- [TASK]
Go to the line that contains "Rounding: 1 decimal", then write out that line and all that follow to the end of the listing, exactly and without pictures.

(SUPPLIED INFORMATION)

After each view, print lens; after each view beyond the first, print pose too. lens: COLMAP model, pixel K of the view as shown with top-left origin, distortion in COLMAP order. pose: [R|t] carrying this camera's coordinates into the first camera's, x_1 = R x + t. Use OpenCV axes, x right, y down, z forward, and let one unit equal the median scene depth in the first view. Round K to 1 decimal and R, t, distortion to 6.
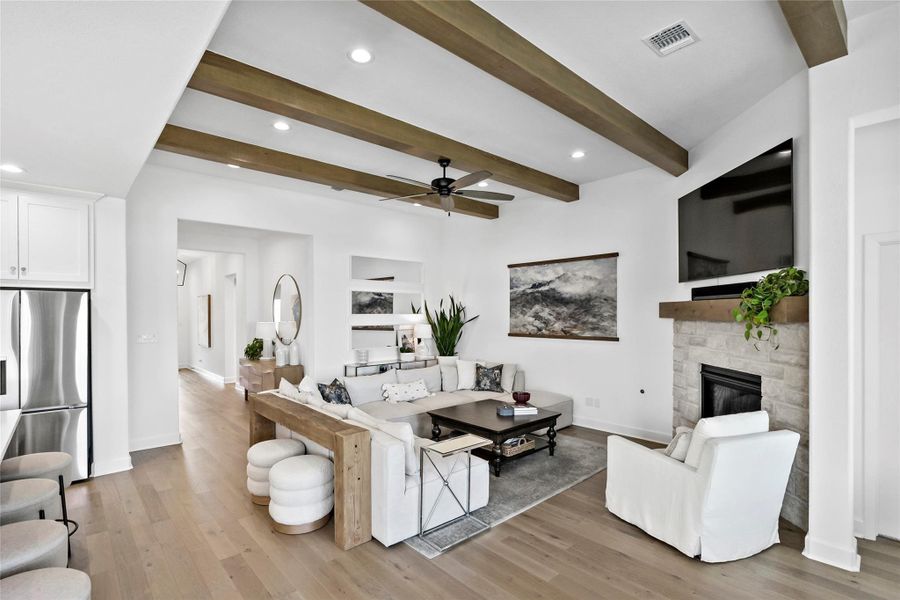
lens RADIAL K [[427.8, 0, 441.1], [0, 427.8, 313.6], [0, 0, 1]] dist [-0.001167, -0.000113]
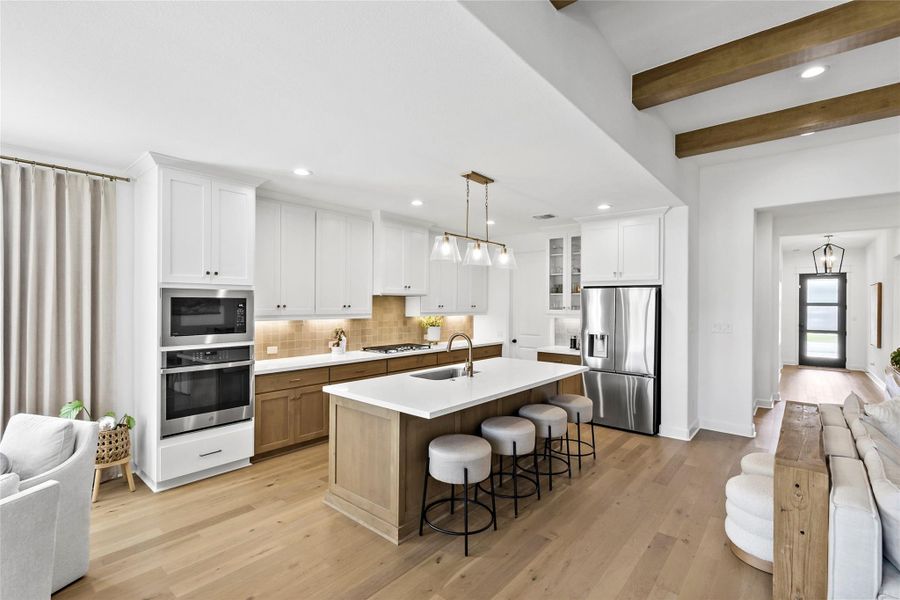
lens RADIAL K [[417.3, 0, 444.6], [0, 417.3, 302.8], [0, 0, 1]] dist [-0.003400, -0.000389]
pose [[0.132015, 0.003928, -0.991240, 0.193969], [-0.008884, 0.999957, 0.002780, -0.001732], [0.991208, 0.008439, 0.132044, 0.135383]]
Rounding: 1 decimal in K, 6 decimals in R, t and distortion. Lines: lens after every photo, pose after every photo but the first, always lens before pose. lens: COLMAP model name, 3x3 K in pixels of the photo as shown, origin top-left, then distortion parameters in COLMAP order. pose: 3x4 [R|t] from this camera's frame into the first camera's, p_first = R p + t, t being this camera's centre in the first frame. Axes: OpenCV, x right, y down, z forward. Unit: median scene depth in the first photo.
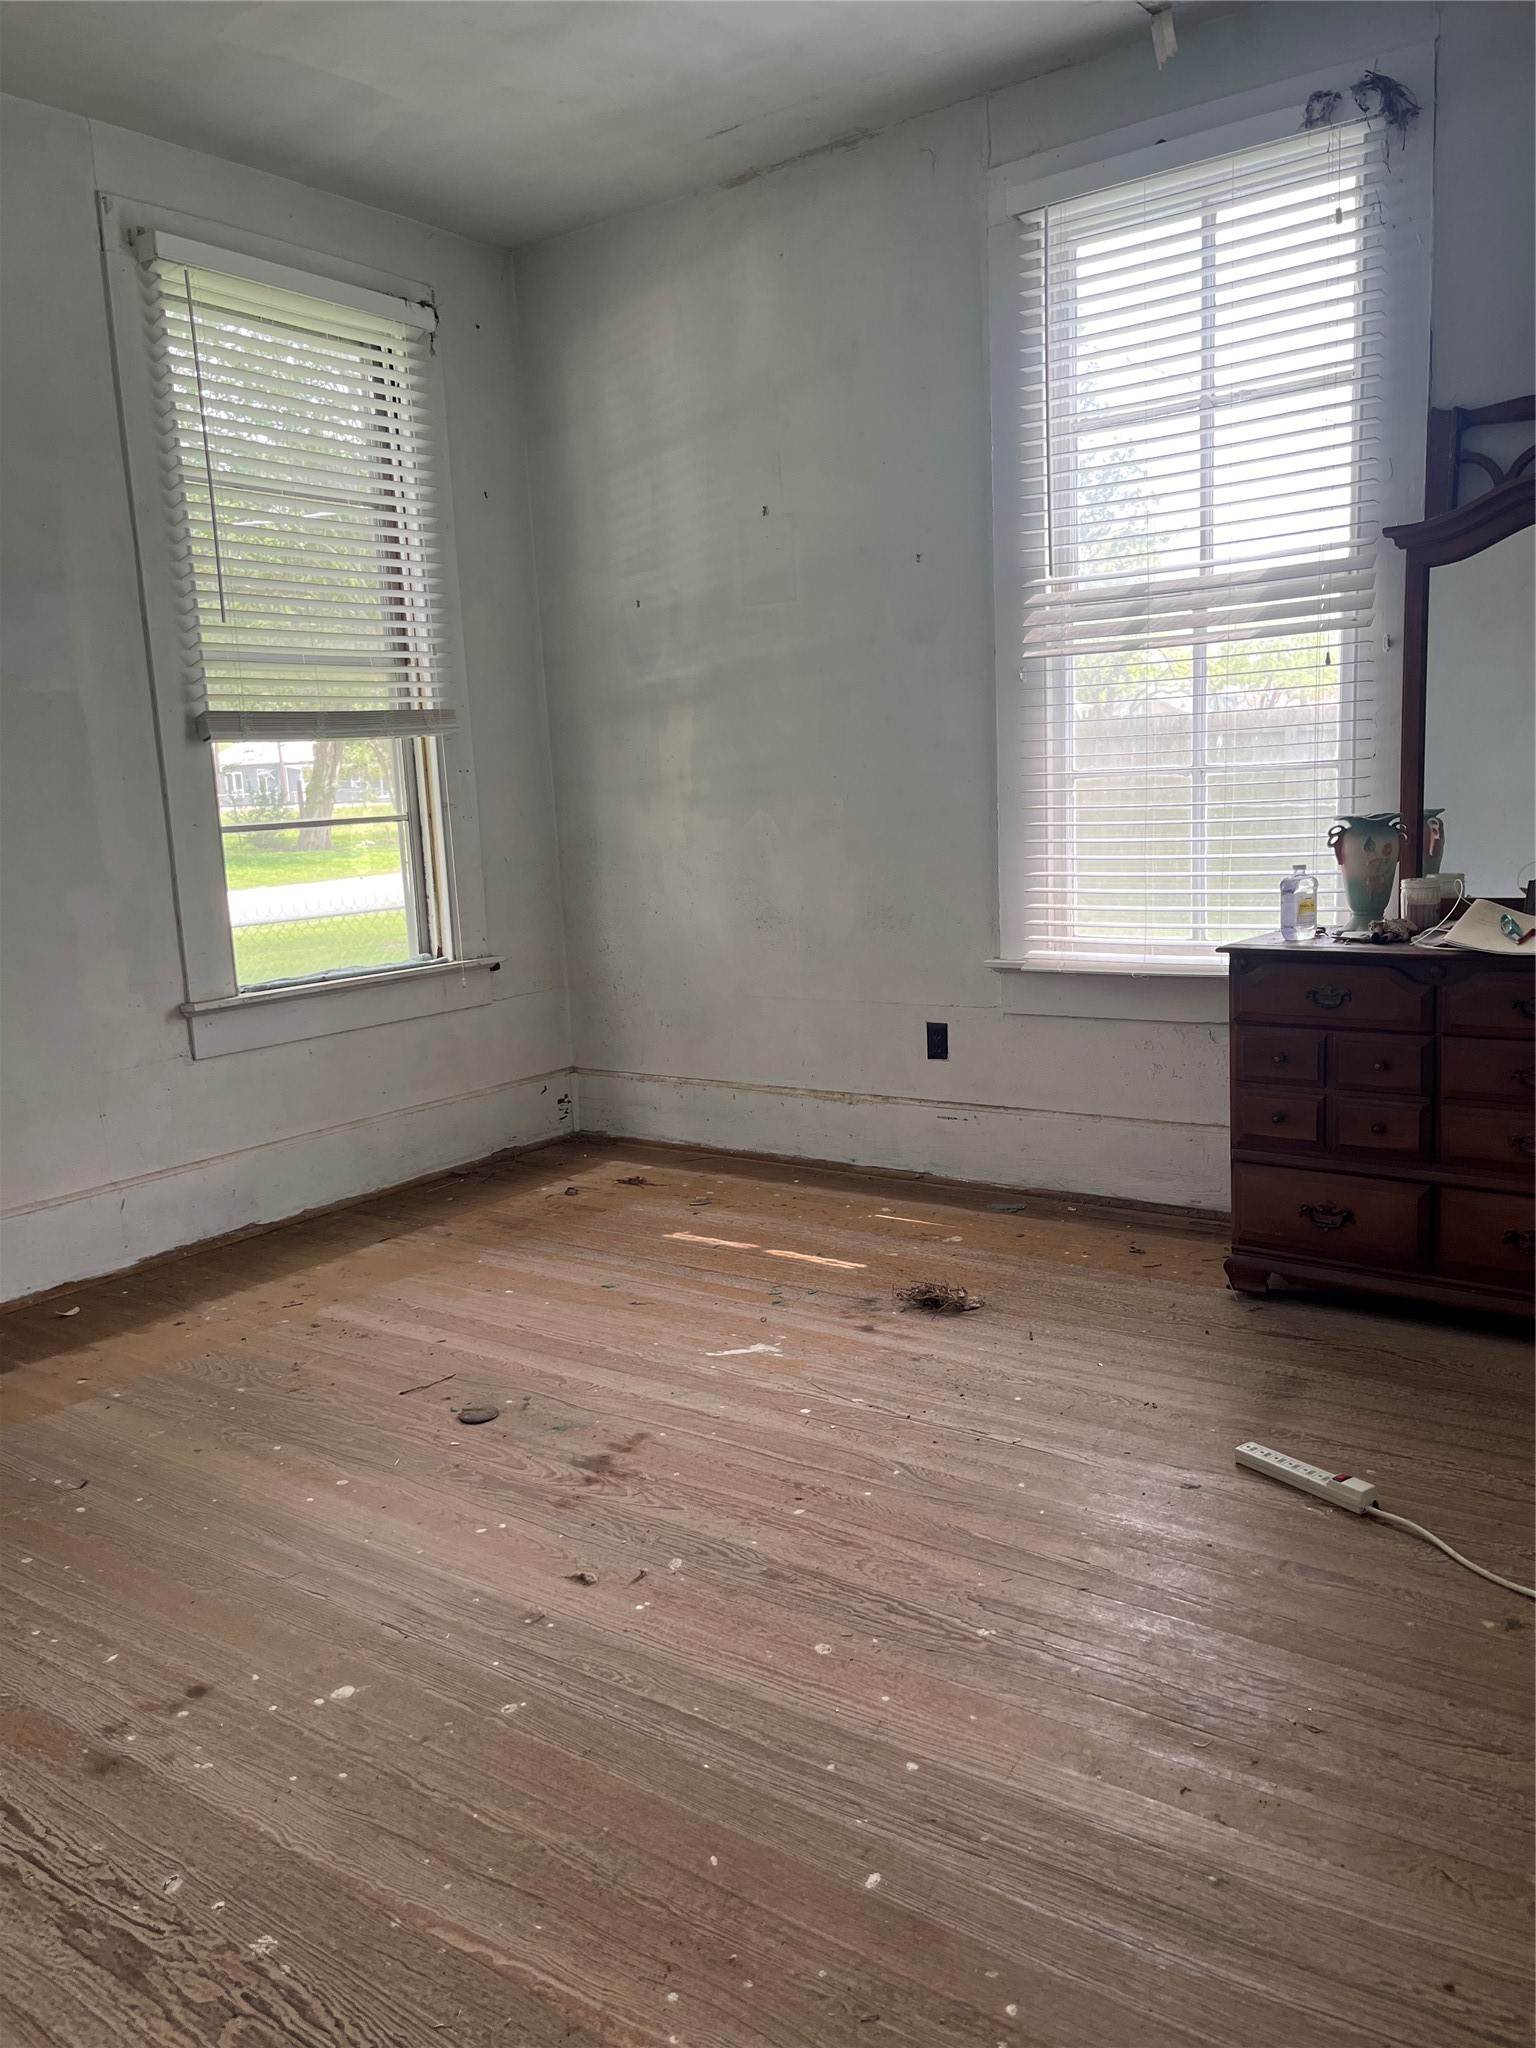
lens RADIAL K [[1557.0, 0, 768.4], [0, 1557.0, 1024.4], [0, 0, 1]] dist [0.035882, -0.035289]
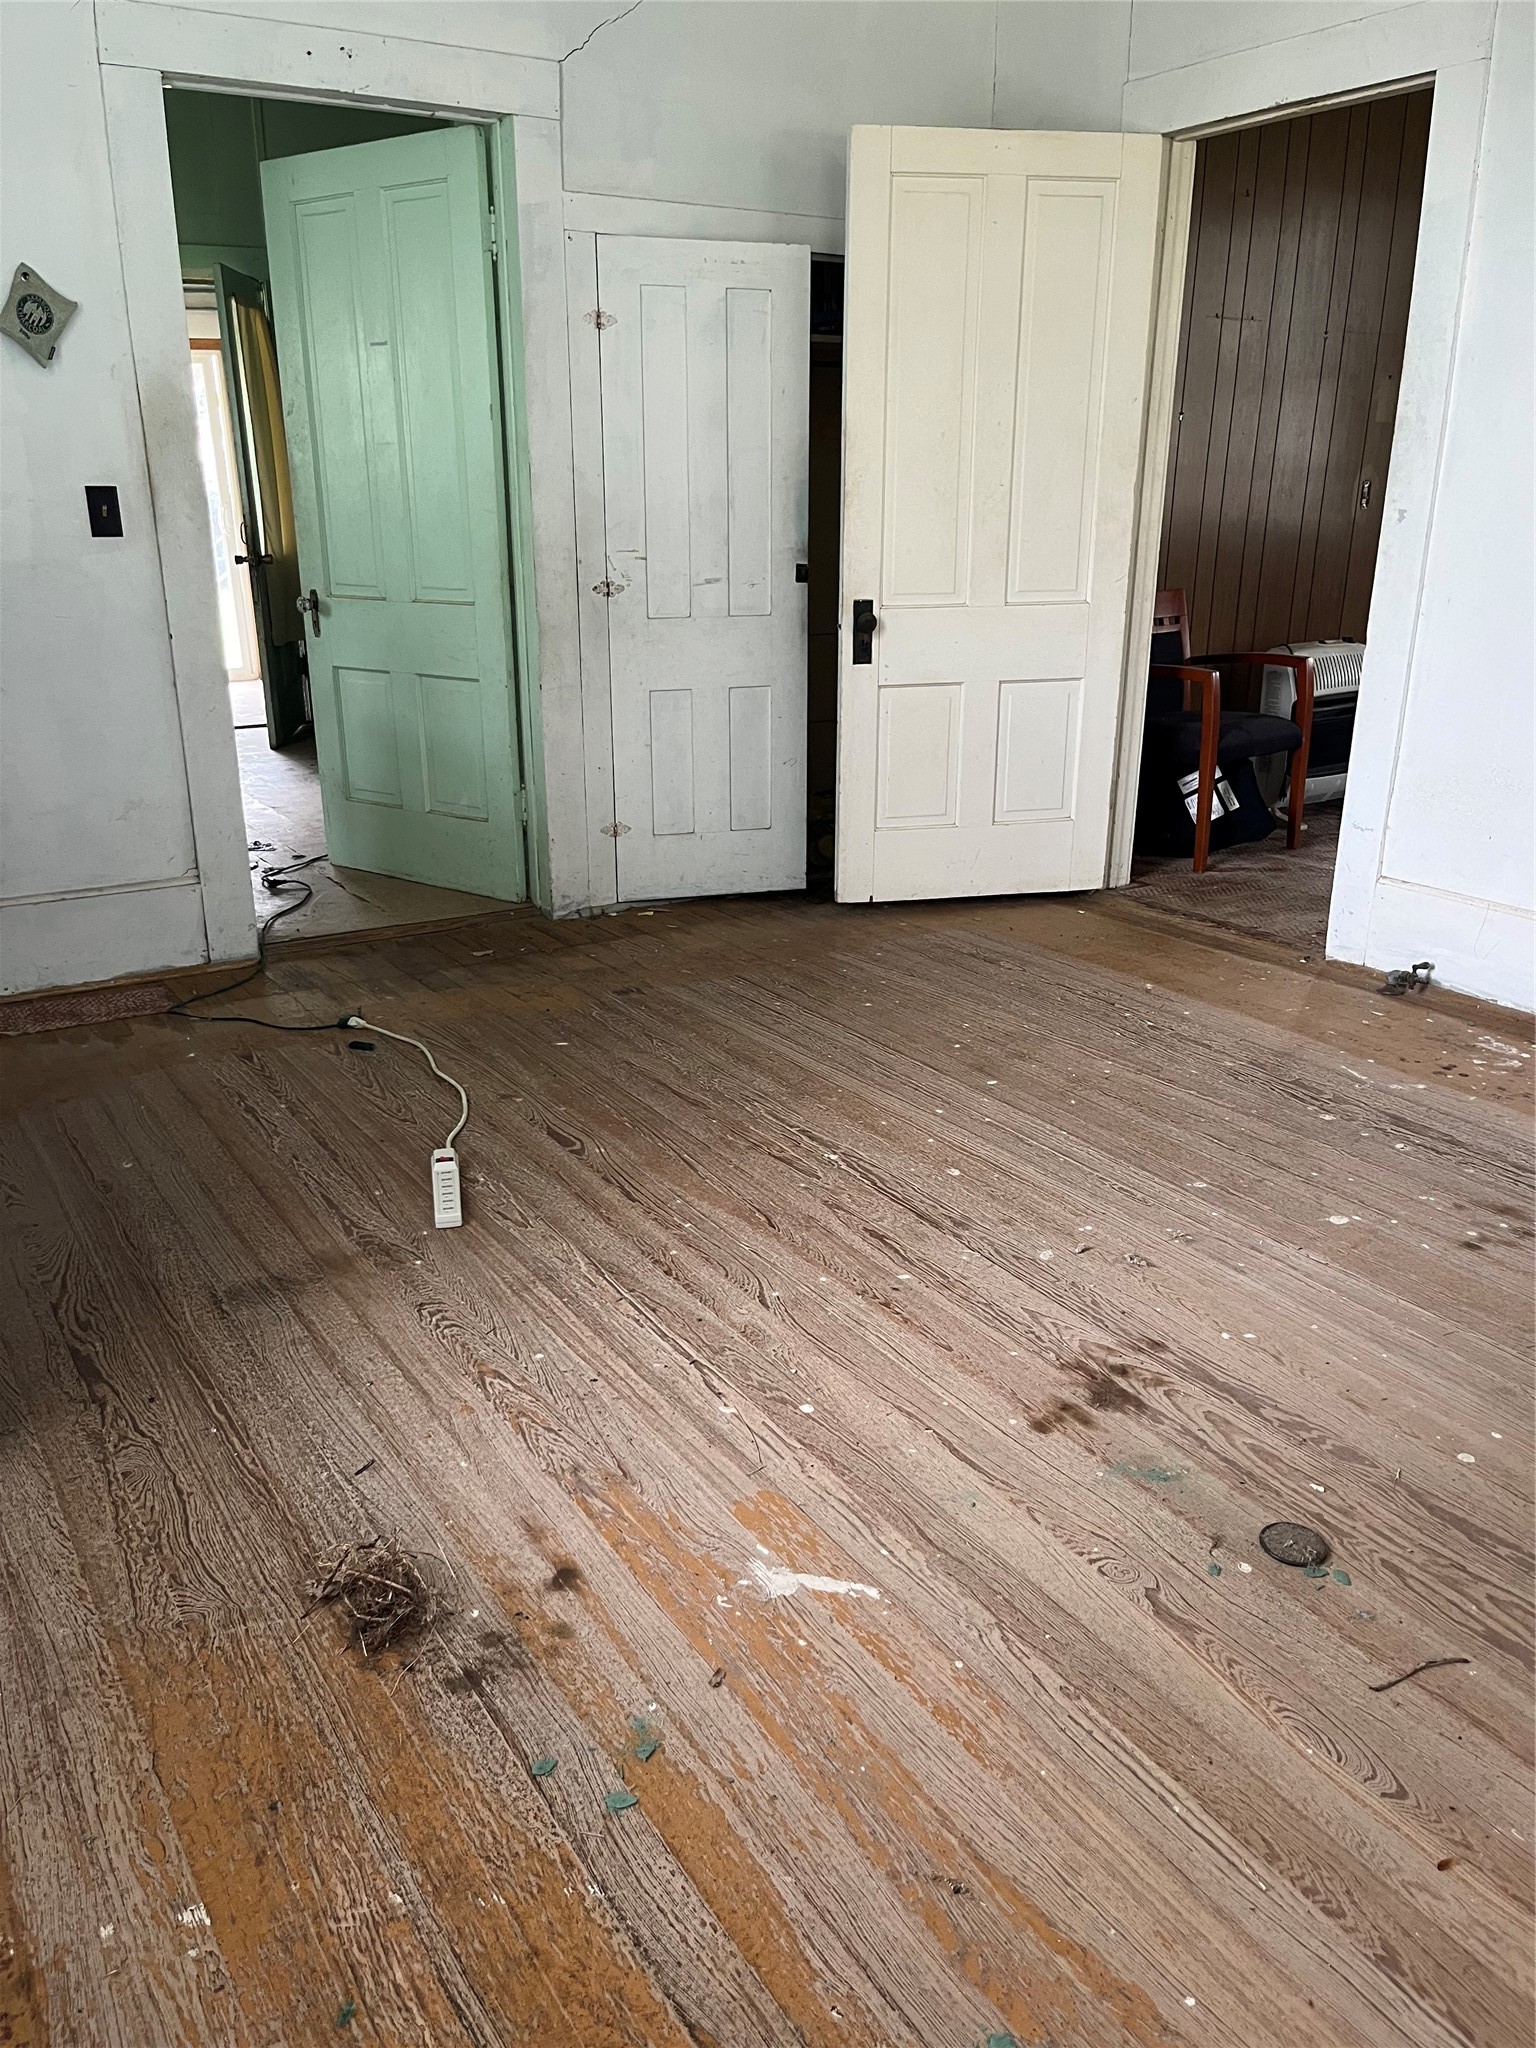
lens RADIAL K [[1557.0, 0, 766.7], [0, 1557.0, 1025.3], [0, 0, 1]] dist [0.035882, -0.035289]
pose [[-0.930994, -0.077366, 0.356741, -0.212577], [0.104265, 0.880208, 0.462993, -0.253170], [-0.349826, 0.468239, -0.811402, 1.595311]]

(End SUPPLIED INFORMATION)

- [OUTPUT BELOW]
Rounding: 1 decimal in K, 6 decimals in R, t and distortion. Lines: lens after every photo, pose after every photo but the first, always lens before pose. lens: COLMAP model name, 3x3 K in pixels of the photo as shown, origin top-left, then distortion parameters in COLMAP order. pose: 3x4 [R|t] from this camera's frame into the first camera's, p_first = R p + t, t being this camera's centre in the first frame. Axes: OpenCV, x right, y down, z forward. Unit: median scene depth in the first photo.
lens RADIAL K [[1557.0, 0, 768.4], [0, 1557.0, 1024.4], [0, 0, 1]] dist [0.035882, -0.035289]
lens RADIAL K [[1557.0, 0, 766.7], [0, 1557.0, 1025.3], [0, 0, 1]] dist [0.035882, -0.035289]
pose [[-0.930994, -0.077366, 0.356741, -0.212577], [0.104265, 0.880208, 0.462993, -0.253170], [-0.349826, 0.468239, -0.811402, 1.595311]]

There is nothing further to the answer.